Common recursion pattern

Question

I'm getting used to Haskell's higher-order functions. Usually I can replace explicit patterns of recursion with functions like map, fold, and scan. However, I often run into the following recursion pattern which I don't understand how to express using higher-order functions:

   f (x:[]) = k x
   f (x:xs) = g x (f xs)

For instance, suppose I am representing analytic tableaux. Then I create a data type such as:

   data Tableau = N Expr | S Expr (Tableau) | B Expr (Tableau) (Tableau)

If I want to convert a list of Exprs into a tableau structure, I want a function part of which might resemble:

   f (x:[]) = N x
   f (x:xs) = S x (f xs)

Now, I see three options: (1) create a function which decides, given a tableau and a list, whether the next branch in the tableau should be an S or N (or B, but we'll ignore that case); (2) use a higher-order function to encapsulate the recursion pattern of f; (3) use a function like f.

What would the best option be?

Answer 1

I'd most probably use the following:

f xs = foldr g (k (last xs)) (init xs)

It basically means that the end of the list is replaced by k x when folding. Thanks to lazy evaluation present everywhere, it works even for infinite lists.

There are two other solutions - adding empty case and using Maybe.

A) adding empty case:

It would be best if f [] was well-defined. Then, you could write the definition as

f [] = c
f (x:xs) = g x (f xs)

which is f = foldr g c. For example, if you change

data Tableau = N Expr | S Expr Tableau | B Expr Tableau Tableau

to

data Tableau = N | S Expr Tableau | B Expr Tableau Tableau

then you can represent single-element tableaux as S expr N, and the function is defined as one-liner

f = foldr S N

It's the best solution as long the empty case makes sense.

B) use Maybe:

On the other hand, if f [] cannot be sensibly defined, it's worse. Partial functions are often considered ugly. To make it total, you can use Maybe. Define

 f [] = Nothing
 f [x] = Just (k x)
 f (x:xs) = Just (g x w)
            where Just w = f xs

It is a total function - that's better.

But now you can rewrite the function into:

 f [] = Nothing
 f (x:xs) = case f xs of
              Nothing -> Just (k x)
              Just w -> Just (g x w)

which is a right fold:

 addElement :: Expr -> Maybe Tableaux -> Maybe Tableaux
 addElement x Nothing = Just (N x)
 addElement x (Just w) = Just (S x w)

 f = foldr addElement Nothing

In general, folding is idiomatic and should be used when you fit the recursion pattern. Otherwise use explicit recursion or try to reuse existing combinators. If there's a new pattern, make a combinator, but only if you'll use the pattern a lot - otherwise it's overkill. In this case, the pattern is fold for nonempty lists defined by: data List a = End a | Cons a (List a).

Answer 2

If I've understood the question properly, then here's my evaluation of your options:

1. It's probably a bit nasty to have to match the (presumably arbitrarily complex?) tableau out from underneath the constructor in order to write that function.

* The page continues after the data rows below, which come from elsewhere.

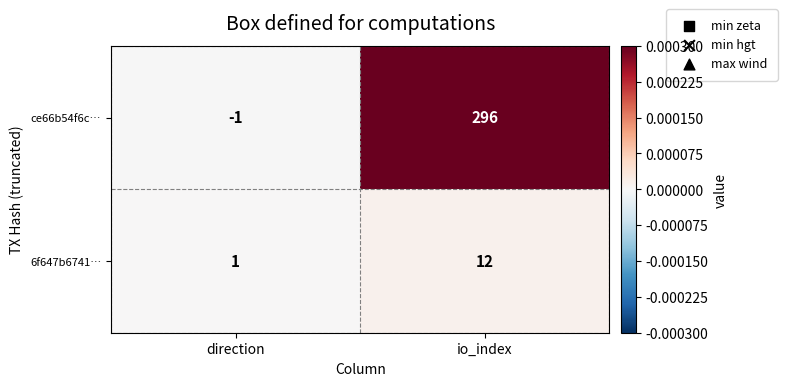

What is the sum of all 6f647b6741… values?

13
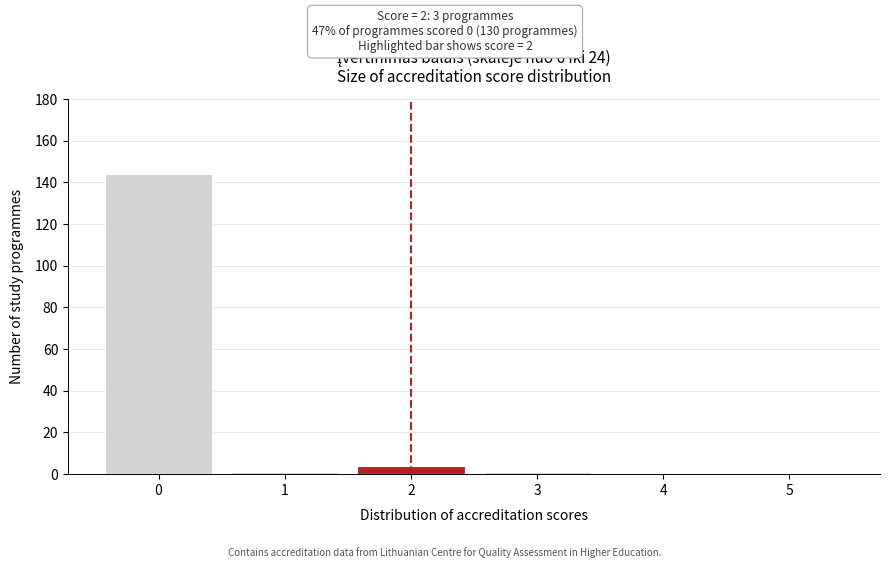

Reading left to right, list every bar in this chart as the range it spans on the x-axis followed by its height. The values are not printed on the chart, so give them approximately, as read against the axis.

-0.5 to 0.5: 144
0.5 to 1.5: under 2
1.5 to 2.5: 4
2.5 to 3.5: under 2
3.5 to 4.5: 0
4.5 to 5.5: 0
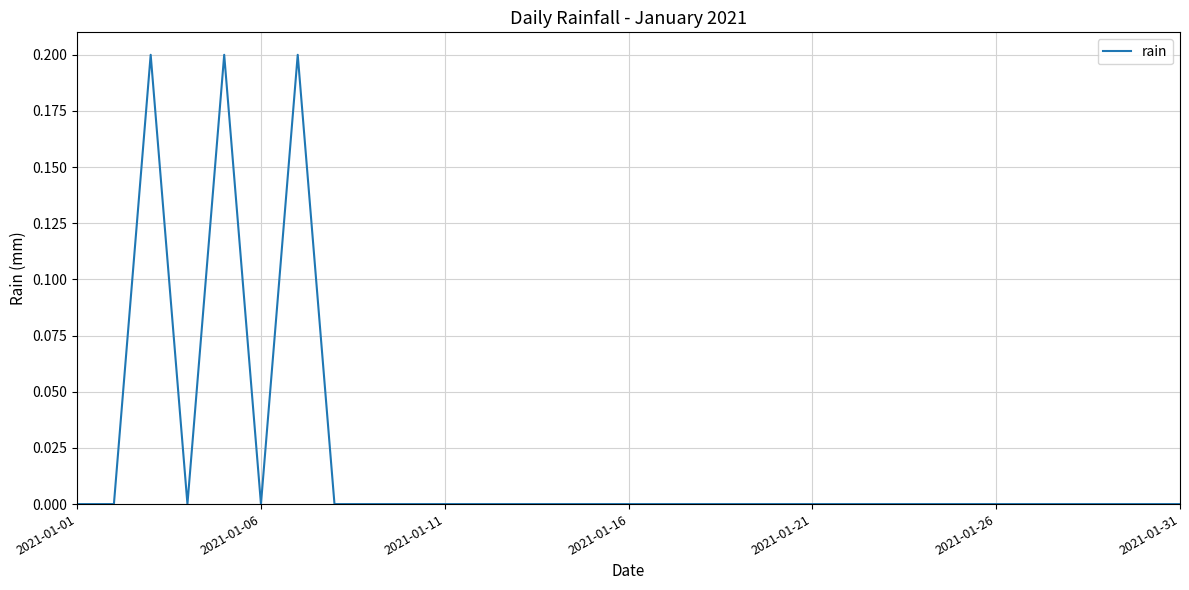

Does the chart have visible grid lines?

Yes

This approach seems somewhat brittle, although it would probably work just fine.

2. I don't see the need to generalise the pattern out, given that it's a recursive function operating on a recursive structure. Introducing a higher-order pattern would (I think) obfuscate the actual logic behind performing a recursive traversal of this data structure.

3. I think this makes a good deal of sense. As you've observed, it's a reasonably recognised "pattern", but I think it matches the description of the algorithm well to write it down in exactly this way. It may not be as generalisable or reusable, but given that it's essentially the crux of the algorithmic approach, I think it makes sense to write the cases directly as you have done in a function like f. This would be my favoured approach.

Sorry to not provide a particularly concrete answer, but it is a reasonably subjective answer, so given the three options above, I would pick option 3 for reasons of clarity and readability.